─── DATA FOR ANALYSIS ───

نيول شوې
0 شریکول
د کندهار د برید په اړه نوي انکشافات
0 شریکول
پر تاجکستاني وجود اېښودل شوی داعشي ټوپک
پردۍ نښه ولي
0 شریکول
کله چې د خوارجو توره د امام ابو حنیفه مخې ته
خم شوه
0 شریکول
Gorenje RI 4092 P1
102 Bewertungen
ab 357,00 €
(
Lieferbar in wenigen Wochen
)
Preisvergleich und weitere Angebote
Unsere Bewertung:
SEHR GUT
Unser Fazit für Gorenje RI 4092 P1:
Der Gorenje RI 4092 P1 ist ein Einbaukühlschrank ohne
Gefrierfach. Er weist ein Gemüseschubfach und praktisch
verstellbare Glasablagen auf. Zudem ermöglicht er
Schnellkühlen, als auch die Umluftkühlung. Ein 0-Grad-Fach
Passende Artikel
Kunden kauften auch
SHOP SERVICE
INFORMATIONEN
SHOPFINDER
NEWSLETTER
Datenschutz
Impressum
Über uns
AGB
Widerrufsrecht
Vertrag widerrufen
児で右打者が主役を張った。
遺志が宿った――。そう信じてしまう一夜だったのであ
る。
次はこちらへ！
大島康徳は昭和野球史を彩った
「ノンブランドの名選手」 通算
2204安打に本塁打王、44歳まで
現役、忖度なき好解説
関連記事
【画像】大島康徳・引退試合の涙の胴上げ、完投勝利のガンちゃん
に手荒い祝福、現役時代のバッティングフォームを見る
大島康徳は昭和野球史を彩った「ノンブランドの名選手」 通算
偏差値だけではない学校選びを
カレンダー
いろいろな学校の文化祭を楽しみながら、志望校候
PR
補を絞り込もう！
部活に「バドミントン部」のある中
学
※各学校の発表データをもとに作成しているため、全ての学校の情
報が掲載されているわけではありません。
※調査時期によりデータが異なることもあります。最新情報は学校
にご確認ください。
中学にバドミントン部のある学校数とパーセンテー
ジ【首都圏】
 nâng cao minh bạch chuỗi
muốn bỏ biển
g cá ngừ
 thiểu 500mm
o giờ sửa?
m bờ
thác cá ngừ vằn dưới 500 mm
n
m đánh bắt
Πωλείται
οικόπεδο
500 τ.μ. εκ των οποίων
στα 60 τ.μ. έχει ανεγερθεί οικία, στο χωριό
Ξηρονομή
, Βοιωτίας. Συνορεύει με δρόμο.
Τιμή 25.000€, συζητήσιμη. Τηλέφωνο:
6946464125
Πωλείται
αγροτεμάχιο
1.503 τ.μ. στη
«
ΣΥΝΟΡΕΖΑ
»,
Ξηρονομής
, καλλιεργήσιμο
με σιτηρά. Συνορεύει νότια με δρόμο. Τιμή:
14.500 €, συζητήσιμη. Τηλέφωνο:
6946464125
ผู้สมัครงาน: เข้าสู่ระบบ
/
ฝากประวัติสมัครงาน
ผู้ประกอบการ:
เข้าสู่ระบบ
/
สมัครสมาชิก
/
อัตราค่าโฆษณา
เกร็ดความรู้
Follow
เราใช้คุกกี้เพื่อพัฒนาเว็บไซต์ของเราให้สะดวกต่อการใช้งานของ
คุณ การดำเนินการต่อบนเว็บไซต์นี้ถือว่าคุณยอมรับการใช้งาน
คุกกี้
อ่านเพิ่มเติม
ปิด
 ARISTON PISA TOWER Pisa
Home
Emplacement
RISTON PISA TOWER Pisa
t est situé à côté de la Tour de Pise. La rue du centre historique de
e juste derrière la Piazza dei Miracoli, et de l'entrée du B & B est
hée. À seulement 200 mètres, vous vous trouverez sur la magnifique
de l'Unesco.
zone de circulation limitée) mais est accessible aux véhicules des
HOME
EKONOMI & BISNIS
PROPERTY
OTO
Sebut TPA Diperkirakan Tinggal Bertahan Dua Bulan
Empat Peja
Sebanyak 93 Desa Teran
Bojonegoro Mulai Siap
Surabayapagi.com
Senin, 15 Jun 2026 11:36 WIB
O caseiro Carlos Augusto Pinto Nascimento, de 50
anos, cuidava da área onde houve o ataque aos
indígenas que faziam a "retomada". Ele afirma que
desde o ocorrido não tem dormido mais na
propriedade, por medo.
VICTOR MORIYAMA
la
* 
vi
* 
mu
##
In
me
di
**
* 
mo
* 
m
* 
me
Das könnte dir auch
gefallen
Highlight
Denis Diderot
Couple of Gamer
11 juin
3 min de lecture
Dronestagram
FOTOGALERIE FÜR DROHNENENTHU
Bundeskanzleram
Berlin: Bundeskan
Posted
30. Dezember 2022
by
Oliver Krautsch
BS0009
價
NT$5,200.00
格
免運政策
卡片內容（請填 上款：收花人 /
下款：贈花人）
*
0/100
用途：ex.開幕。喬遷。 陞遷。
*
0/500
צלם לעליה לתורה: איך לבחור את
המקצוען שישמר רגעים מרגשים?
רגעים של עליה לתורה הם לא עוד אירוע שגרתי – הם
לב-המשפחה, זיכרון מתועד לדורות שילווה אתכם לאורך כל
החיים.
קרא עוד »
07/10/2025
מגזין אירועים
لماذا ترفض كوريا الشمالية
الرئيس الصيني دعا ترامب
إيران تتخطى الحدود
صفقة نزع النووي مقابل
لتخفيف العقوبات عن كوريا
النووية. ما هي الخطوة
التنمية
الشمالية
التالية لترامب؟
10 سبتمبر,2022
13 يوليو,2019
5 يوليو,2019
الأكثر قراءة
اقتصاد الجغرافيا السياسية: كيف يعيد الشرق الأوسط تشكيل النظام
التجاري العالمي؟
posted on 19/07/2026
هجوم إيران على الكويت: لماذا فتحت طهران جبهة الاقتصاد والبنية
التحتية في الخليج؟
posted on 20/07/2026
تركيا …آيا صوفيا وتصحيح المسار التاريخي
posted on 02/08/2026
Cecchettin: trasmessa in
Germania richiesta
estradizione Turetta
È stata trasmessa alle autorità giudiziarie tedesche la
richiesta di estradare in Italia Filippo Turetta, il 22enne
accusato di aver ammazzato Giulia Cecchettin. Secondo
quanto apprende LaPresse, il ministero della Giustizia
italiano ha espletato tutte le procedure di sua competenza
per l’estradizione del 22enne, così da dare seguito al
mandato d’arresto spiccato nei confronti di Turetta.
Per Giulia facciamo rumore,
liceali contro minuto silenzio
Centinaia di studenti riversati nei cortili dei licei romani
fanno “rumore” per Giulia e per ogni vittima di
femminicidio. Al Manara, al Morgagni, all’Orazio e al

───

List each line of the recorded data above that contains the string "לתורה".

ANSWER BOX:
צלם לעליה לתורה: איך לבחור את
רגעים של עליה לתורה הם לא עוד אירוע שגרתי – הם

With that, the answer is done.